OBJECTIVE | Reproduce the Global Command and Control System text word for word, from start to finish.
--- Start of PAGE TEXT ---
Global Command and Control System (GCCS) is the United States' armed forces DoD joint command and control (C2) system used to provide accurate, complete, and timely information for the operational chain of command for U.S. armed forces.  "GCCS" is most often used to refer to the computer system, but actually consists of hardware, software, common procedures, appropriation, and numerous applications and interfaces that make up an "operational architecture" that provides worldwide connectivity with all levels of command.  GCCS incorporates systems that provide situational awareness, support for intelligence, force planning, readiness assessment, and deployment applications that battlefield commanders require to effectively plan and execute joint military operations.

History

GCCS evolved from earlier predecessors such as TBMCS (Theater Battle Management Core Systems), Joint Operations Tactical System (JOTS), and Joint Maritime Command Information System (JMCIS) to fulfill a requirement for technological, procedural, and security improvements to the aging Worldwide Military Command and Control System, aka WWMCCS, and its TEMPEST requirements of Cold War defense from wiretapping and electromagnetic signal interceptions, to include physical (special wire and cabinet shielding, double locks) and operational (special access passes and passwords) measures.  On August 30, 1996, the Defense Information Systems Agency (DISA) officially decommissioned WWMCCS and the Joint Staff declared the Global Command and Control System (GCCS) as the joint command and control system of record.
--- End of PAGE TEXT ---
--- Start of RECORDS PROVIDED ---
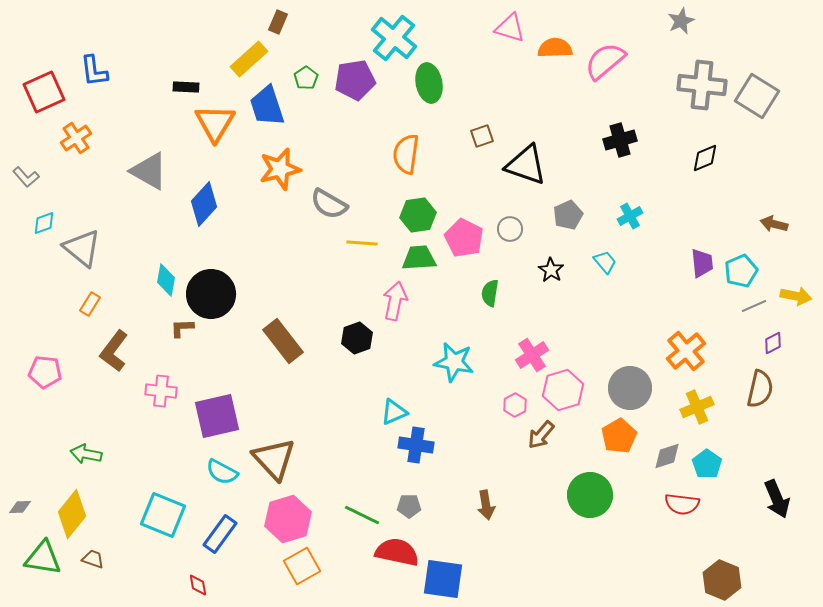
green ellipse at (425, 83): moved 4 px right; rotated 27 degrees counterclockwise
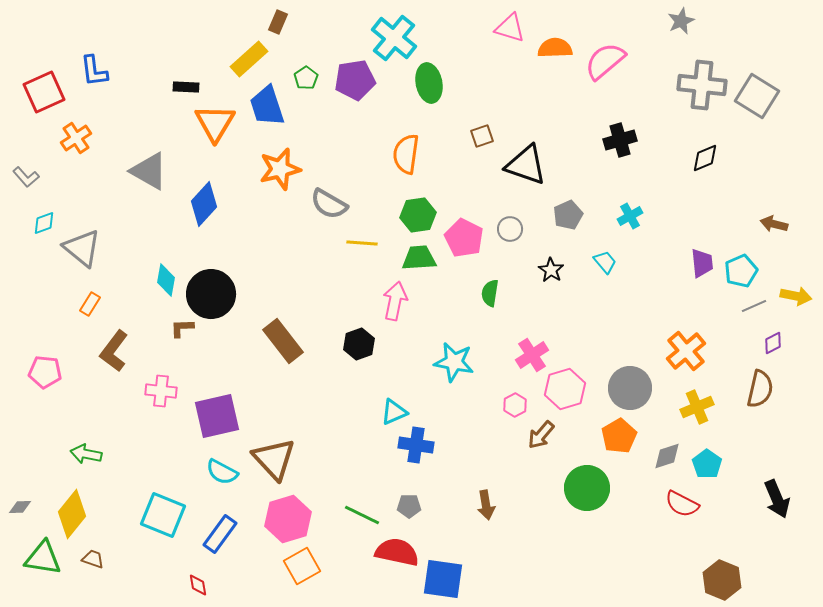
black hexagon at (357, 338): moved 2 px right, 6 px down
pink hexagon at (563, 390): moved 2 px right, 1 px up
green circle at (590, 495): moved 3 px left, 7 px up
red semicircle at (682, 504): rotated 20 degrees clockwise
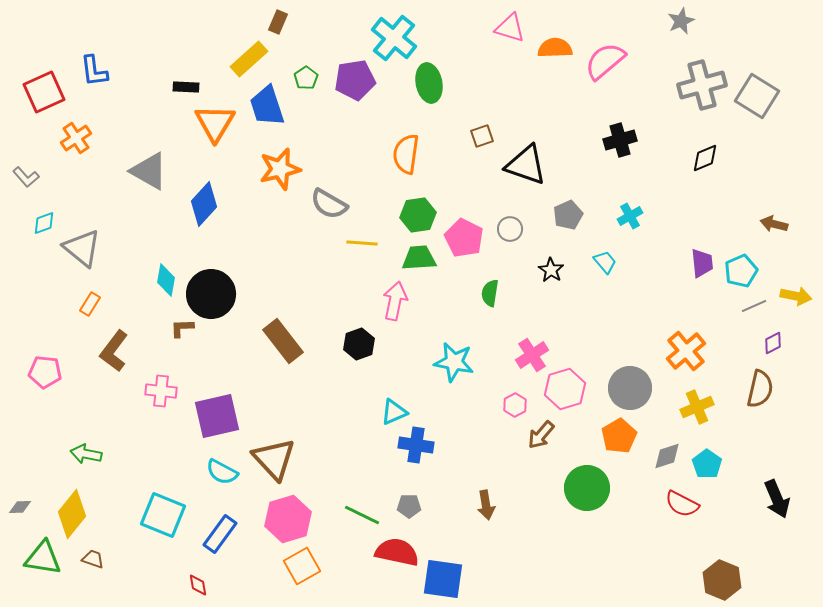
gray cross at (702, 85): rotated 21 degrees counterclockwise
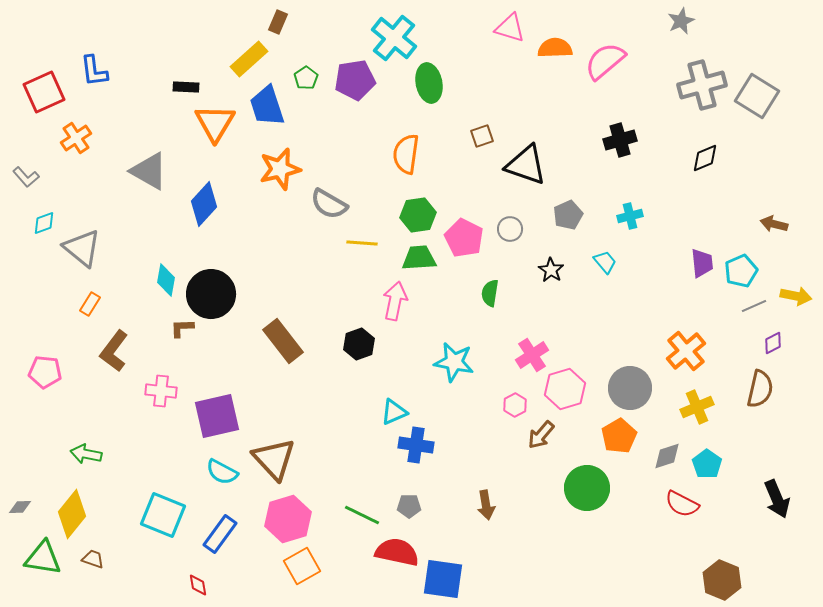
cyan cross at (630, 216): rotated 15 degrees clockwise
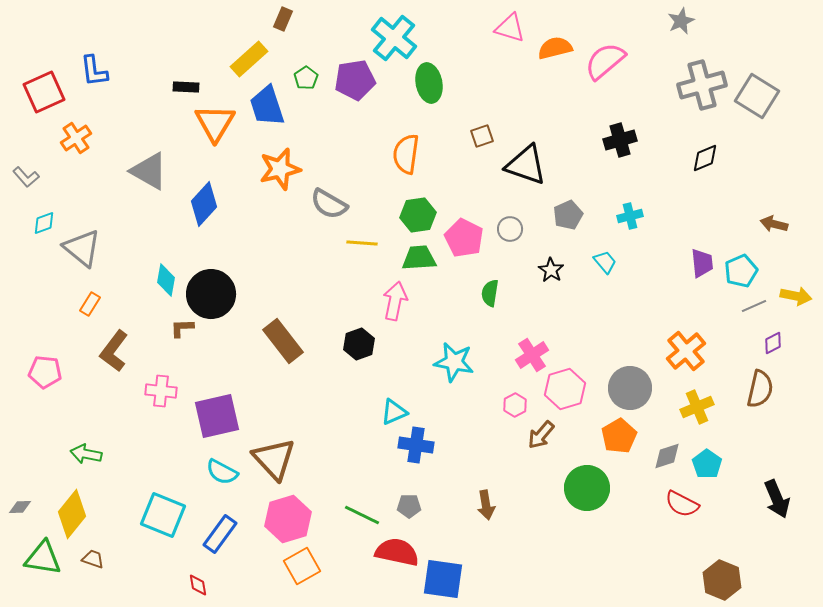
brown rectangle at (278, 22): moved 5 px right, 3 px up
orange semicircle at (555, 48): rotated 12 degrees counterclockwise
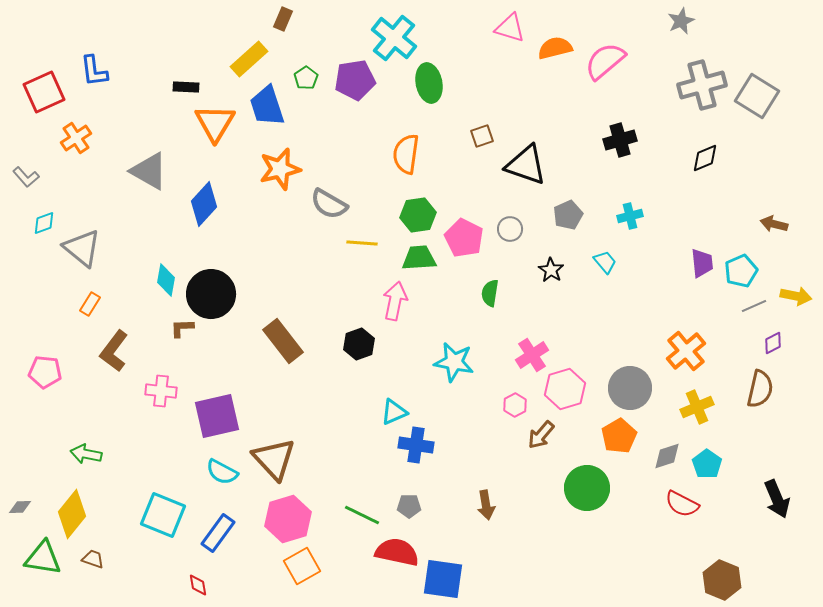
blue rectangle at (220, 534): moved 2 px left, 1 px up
--- End of RECORDS PROVIDED ---
EXERCISE ANSWER |
Global Command and Control System (GCCS) is the United States' armed forces DoD joint command and control (C2) system used to provide accurate, complete, and timely information for the operational chain of command for U.S. armed forces.  "GCCS" is most often used to refer to the computer system, but actually consists of hardware, software, common procedures, appropriation, and numerous applications and interfaces that make up an "operational architecture" that provides worldwide connectivity with all levels of command.  GCCS incorporates systems that provide situational awareness, support for intelligence, force planning, readiness assessment, and deployment applications that battlefield commanders require to effectively plan and execute joint military operations.

History

GCCS evolved from earlier predecessors such as TBMCS (Theater Battle Management Core Systems), Joint Operations Tactical System (JOTS), and Joint Maritime Command Information System (JMCIS) to fulfill a requirement for technological, procedural, and security improvements to the aging Worldwide Military Command and Control System, aka WWMCCS, and its TEMPEST requirements of Cold War defense from wiretapping and electromagnetic signal interceptions, to include physical (special wire and cabinet shielding, double locks) and operational (special access passes and passwords) measures.  On August 30, 1996, the Defense Information Systems Agency (DISA) officially decommissioned WWMCCS and the Joint Staff declared the Global Command and Control System (GCCS) as the joint command and control system of record.